Vedergli pensare e organizzare una mostra era come partecipare a un cantiere di creatività: l’idea,

il progetto, le competenze occorrenti, tempi e modi di come realizzarlo, pensando a tutto: da come comunicarlo a come costruire il catalogo, magari insieme all”amico grafico Andrea Rauch. Così curava i grandi eventi come le Esposizioni Universali di Vancouver, Brisbane, Siviglia, Genova e Hannover, alternate a mostre più particolari come quella sulla Venere svelata, la Venere di Urbino

di Tiziano (Bruxelles, 2003) e Ipermercati dell’arte. Il consumo contestato (Siena 2003) e le tre mostre sull’Estetica dei non luoghi curate assieme a Maurizio Bettini (Bergamo 2006).

Nei primi anni Novanta Omar incontra Siena. Sceglie di vivere con Francesca in un podere, il Poggio, che sta di fronte al Castello di Monteriggioni. Quel Poggio diventerà la méta dei fine settimana

di tanti diversi gruppi di amici, luogo di animate dispute cultuali o politiche, campo delle grandi tenzoni in qualsiasi tipo di gioco, a partire dal tressette. Sta nascendo, proprio allora, Scienze

della Comunicazione e Sebastiano Bagnara e l’allora rettore dell’ateneo  senese, Luigi Berlinguer,

lo chiamano a dare il suo contributo a far decollare il nascente corso di Laurea in Scienze

della Comunicazione. È tra i fondatori della Scuola superiore di Studi umanistici, lanciando

un programma di formazione superiore dal quale transiteranno alcune/i tra le/i maggiori studiose/i attive/i nell’ambito degli studi sull’arte e sull’immagine: Mieke Bal, Hubert Damisch, Michael Fried, Paolo Fabbri e tante e tanti altri animano un programma dottorale dal carattere marcatamente interdisciplinare.

********

CONSEGNA:
Riscrivi come elenco puntato il paragrafo del brano su Omar che comincia con «Nei primi anni Novanta», conservandone i fatti principali.

********

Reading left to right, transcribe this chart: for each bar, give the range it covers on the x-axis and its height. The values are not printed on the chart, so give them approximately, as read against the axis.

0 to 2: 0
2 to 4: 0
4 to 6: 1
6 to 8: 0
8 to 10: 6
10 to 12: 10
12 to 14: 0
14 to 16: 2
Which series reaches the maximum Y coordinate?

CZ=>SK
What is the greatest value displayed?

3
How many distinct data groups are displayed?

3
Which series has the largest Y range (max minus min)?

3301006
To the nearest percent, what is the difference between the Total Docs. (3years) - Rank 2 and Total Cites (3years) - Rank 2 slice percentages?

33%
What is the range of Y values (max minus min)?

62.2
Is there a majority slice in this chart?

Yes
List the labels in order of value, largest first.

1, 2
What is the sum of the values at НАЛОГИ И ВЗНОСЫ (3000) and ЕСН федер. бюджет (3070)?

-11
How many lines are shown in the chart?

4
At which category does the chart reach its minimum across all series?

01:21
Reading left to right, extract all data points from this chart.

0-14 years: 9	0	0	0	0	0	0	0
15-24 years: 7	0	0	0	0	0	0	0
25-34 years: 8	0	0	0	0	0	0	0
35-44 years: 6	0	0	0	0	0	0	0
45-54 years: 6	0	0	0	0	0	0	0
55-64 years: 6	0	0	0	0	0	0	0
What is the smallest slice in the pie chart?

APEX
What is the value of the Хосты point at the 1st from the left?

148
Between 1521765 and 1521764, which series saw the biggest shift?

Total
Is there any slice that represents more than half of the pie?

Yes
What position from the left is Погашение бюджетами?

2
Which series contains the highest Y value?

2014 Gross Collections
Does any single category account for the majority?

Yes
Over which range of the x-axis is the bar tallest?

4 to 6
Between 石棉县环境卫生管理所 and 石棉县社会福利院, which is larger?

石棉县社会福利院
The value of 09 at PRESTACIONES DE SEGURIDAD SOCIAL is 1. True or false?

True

********

SOLUZIONE:
- Nei primi anni Novanta Omar arriva a Siena e va a vivere con Francesca nel podere il Poggio, di fronte al Castello di Monteriggioni.
- Il Poggio diventa meta dei fine settimana di molti gruppi di amici, tra discussioni animate e giochi di ogni tipo, a partire dal tressette.
- In quegli anni nasce Scienze della Comunicazione: Sebastiano Bagnara e l'allora rettore dell'ateneo senese, Luigi Berlinguer, lo chiamano a contribuire all'avvio del nuovo corso di laurea.
- È tra i fondatori della Scuola superiore di Studi umanistici, con un programma di formazione superiore e un dottorato marcatamente interdisciplinari.
- Nel programma passano importanti studiosi di arte e immagine, tra cui Mieke Bal, Hubert Damisch, Michael Fried e Paolo Fabbri.